The notion of city government selling broadband internet to residents has its fans, but the report concluded such a plan would be “extremely expensive, and the debt service to build such a network would be unsustainable,” Broadband Advisory Workgroup member Milissa Miller told the City Council. The consulting firm Magellan Advisors wrote the report with oversight from the citizen-led workgroup.

Bringing the existing city-owned fiber network to every home and business could add more than $600 million to the city’s debt load, the report said.

“There’s still misinformation, I think to a certain extent, that swirls around this topic,” said workgroup member RB Tewksbury, alluding to the community’s interest in having Bellingham become an internet service provider or ISP. 

“It could bankrupt the city if we try to go into direct competition with the ISPs in a market that has this much coverage,” Tewksbury said.

A survey included in Magellan’s report showed 91% of respondents in the city had high-speed broadband, with almost all of the service coming from two providers: Comcast and Lumen.

The city has built its own patchwork fiber network over the past 30 years that amounts to more than 100 miles of cable, used by the city, county emergency services, Bellingham Public Schools and Whatcom Transportation Authority. Since the network was built in an “ad hoc, project-oriented” manner, per the report, it can’t easily be expanded into a citywide system.

Instead, Magellan recommended the city build out its fiber network to make it attractive on the wholesale market to certain businesses and internet service providers. The consultant’s report said more research was needed to determine the cost of such upgrades.

The report left other questions unanswered, workgroup and City Council members said. Businesses weren’t adequately surveyed, so it was unclear how well existing broadband is serving that sector. The consultant didn’t look into how Bellingham might get high-speed internet to residents who don’t have it, either because they can’t afford it or they lack the technical know-how to operate the service in their homes.

“One of our focuses was to look at the underserved and unserved market, and that … was not really addressed from the consultant’s level,” workgroup member Steven Spitzer said. “There’s still a lot of work to do for that segment of the population.”

Gina Stark, Port of Bellingham’s broadband manager and a nonvoting member of the workgroup, said in an email the Port may be able to help the city with its broadband improvements. The Port has secured millions of dollars in grants to extend fiber to underserved and unserved parts of rural Whatcom County.

“The Port welcomes the opportunity to partner with the city — or any other public or private organization — to increase the availability, affordability and equitable quality of broadband access throughout our community,” Stark said.

Discussions are in the early stages, but some council members appear ready to make significant investments in the city’s broadband infrastructure. Councilor Lisa Anderson suggested adding a new division head in City Hall, “much like how the city funded a climate position.”

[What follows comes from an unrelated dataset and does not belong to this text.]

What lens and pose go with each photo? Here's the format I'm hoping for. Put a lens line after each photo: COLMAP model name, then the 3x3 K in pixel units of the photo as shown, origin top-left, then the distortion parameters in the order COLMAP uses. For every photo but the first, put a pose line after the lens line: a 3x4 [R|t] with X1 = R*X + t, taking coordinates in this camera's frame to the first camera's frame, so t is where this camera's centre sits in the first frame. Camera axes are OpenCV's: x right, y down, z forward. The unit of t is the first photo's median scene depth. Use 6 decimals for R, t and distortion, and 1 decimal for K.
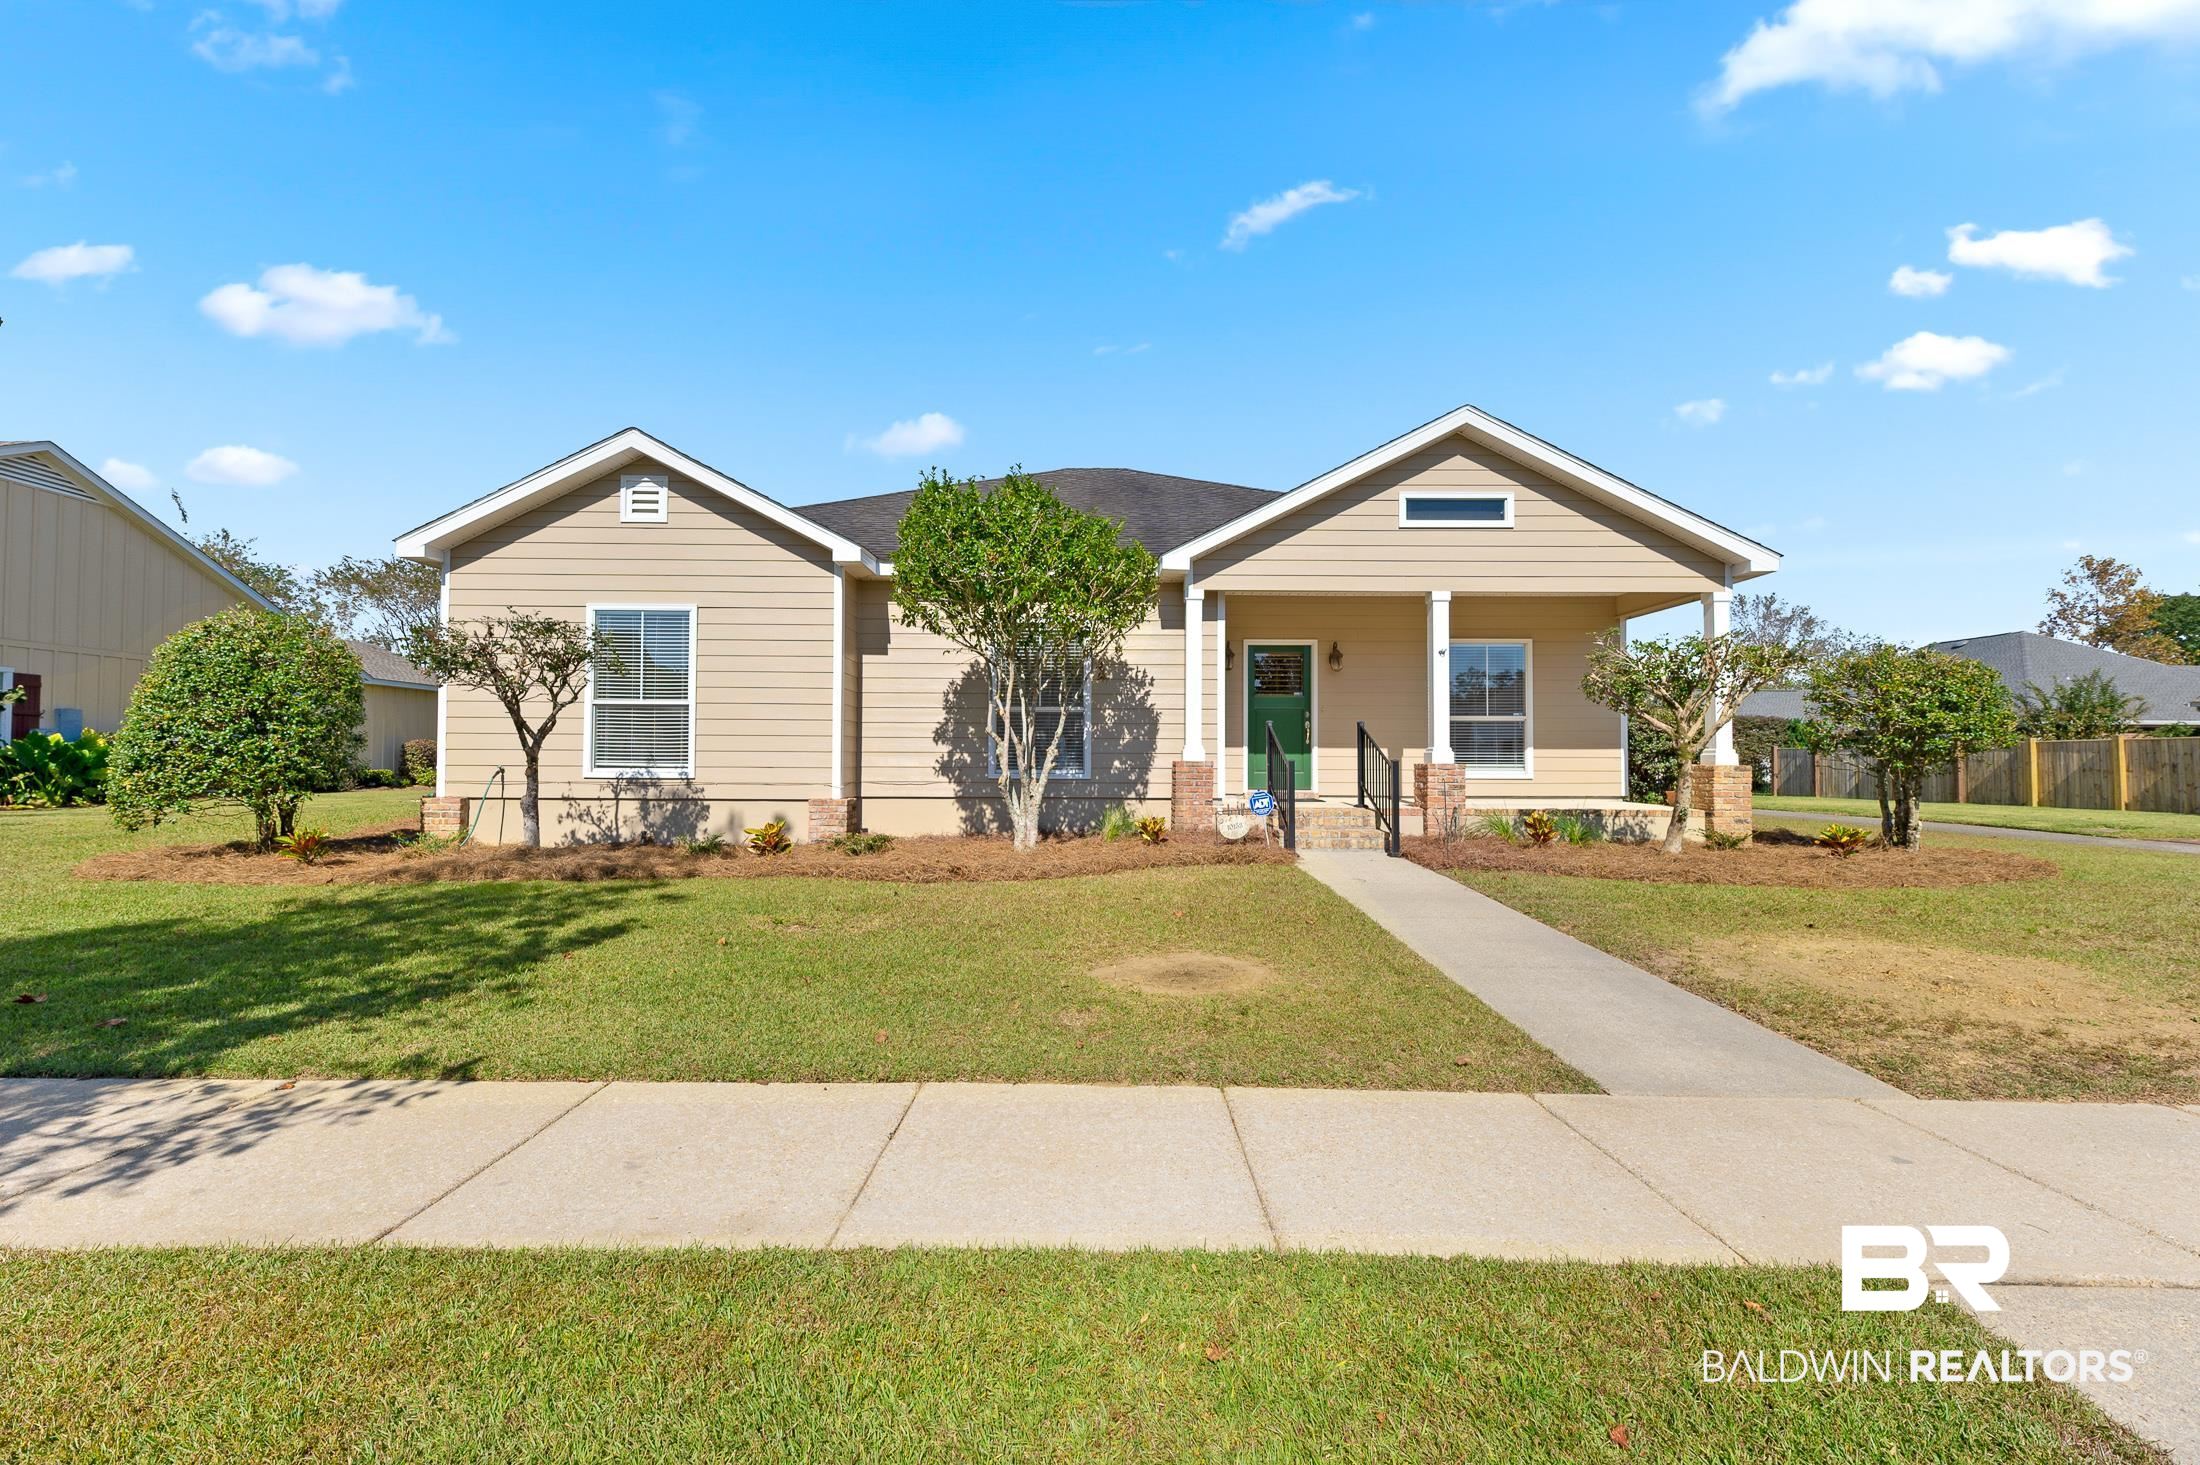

Anderson added that the city should start treating broadband like the other utilities it manages.

“Having access to the technology … is as essential to us as power, as sewer, as water,” she said. “So we really do need to look at how we are going to be staffing this system, to be able to go forward.”

City staff should be ready to resume the broadband discussion with the council in November, Public Works Director Eric Johnston said.